### Work order
Count the lines in the entries below that contain the string "Extension", and reply with that number alone.

### Dataset extract
**********

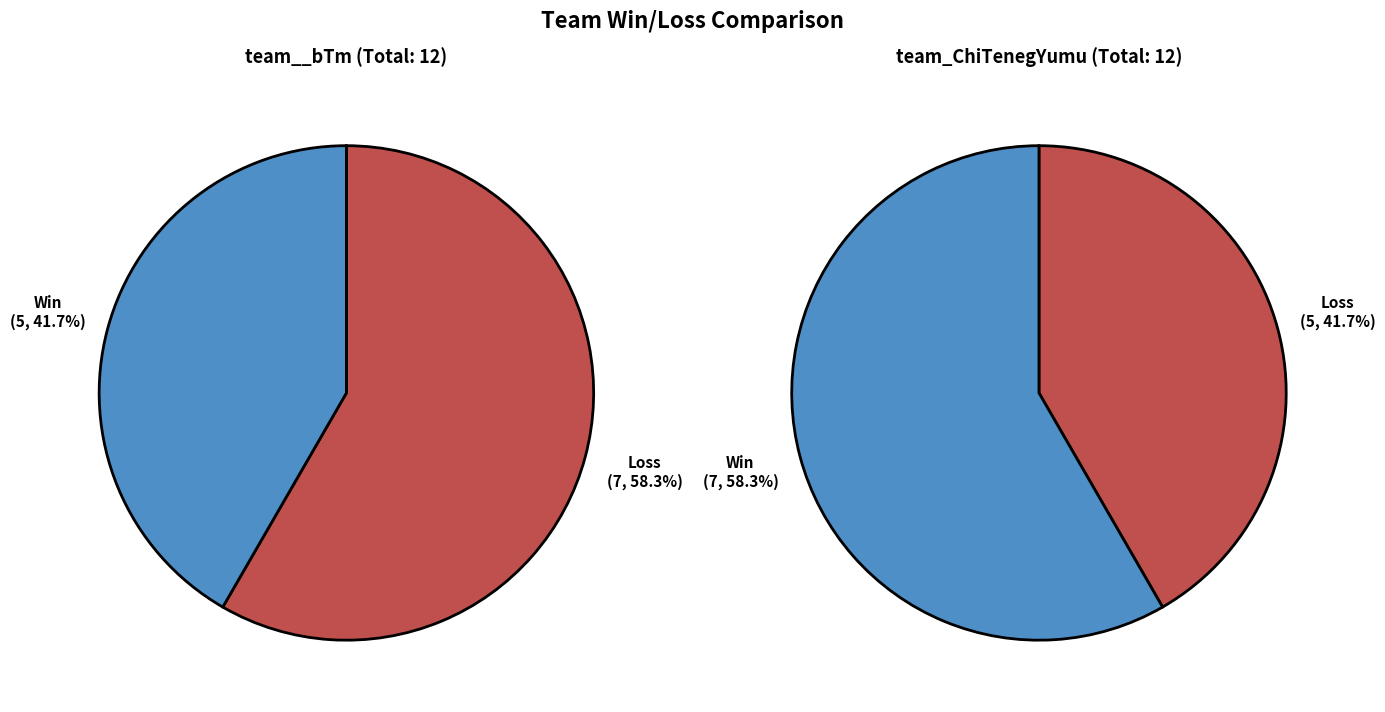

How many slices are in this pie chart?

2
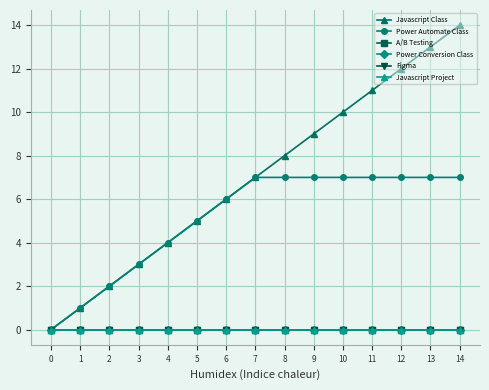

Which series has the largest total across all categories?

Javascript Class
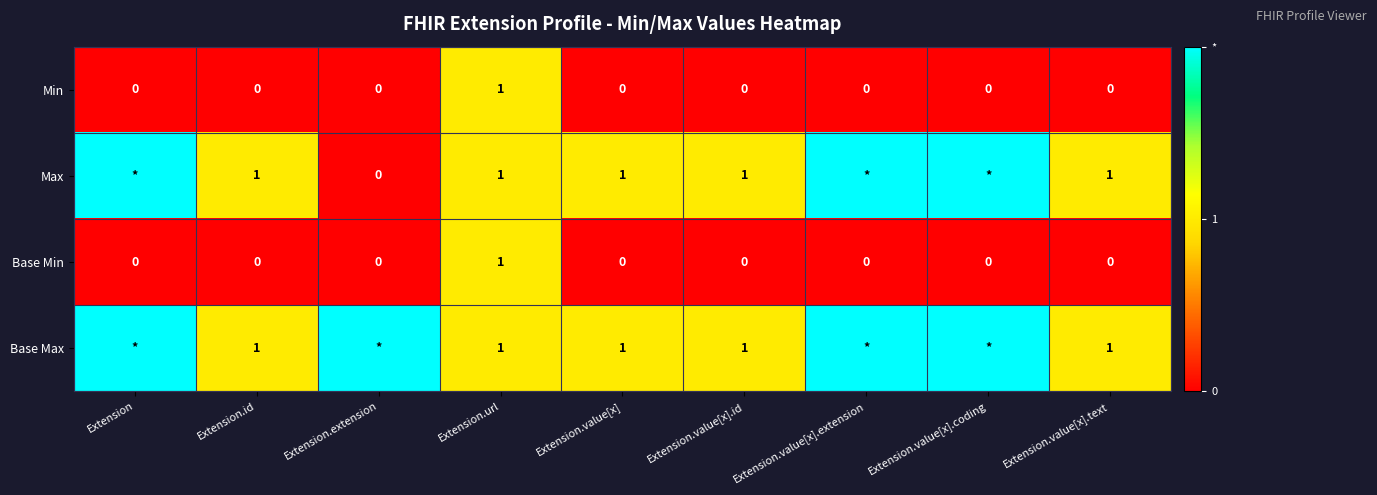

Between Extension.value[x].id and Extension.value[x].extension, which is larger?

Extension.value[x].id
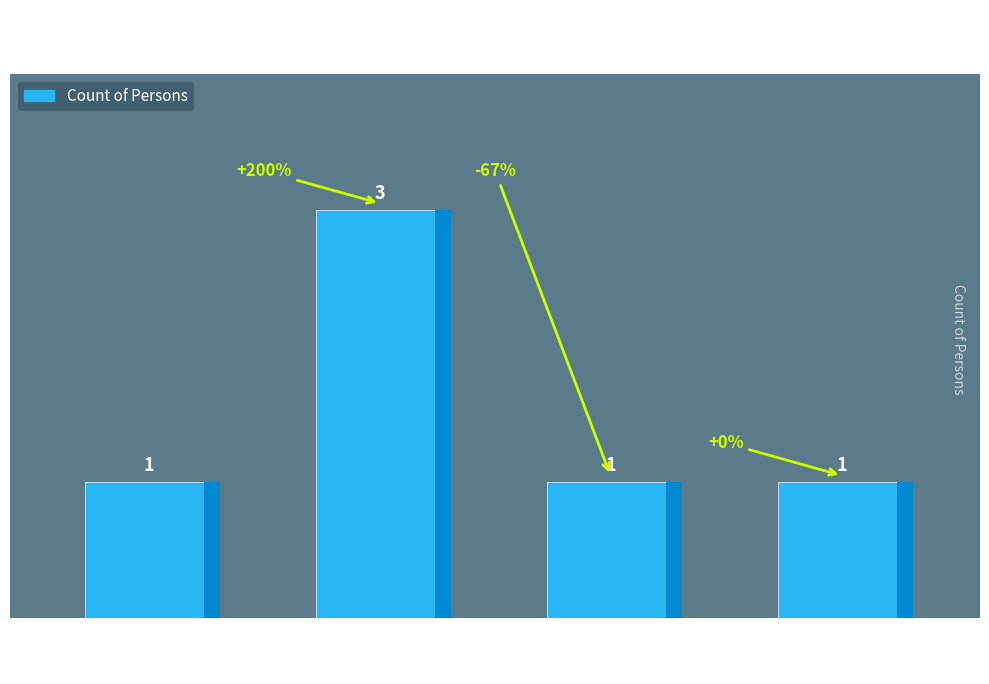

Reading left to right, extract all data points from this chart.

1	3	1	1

**********

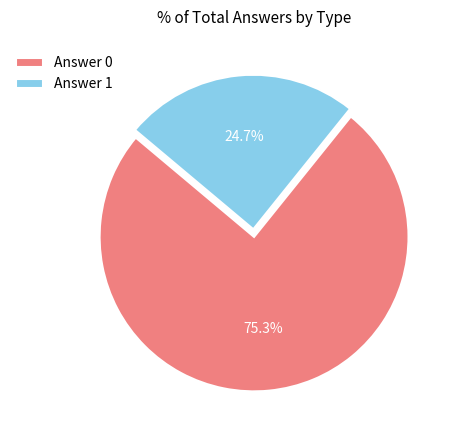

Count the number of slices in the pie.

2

**********

### Output below
2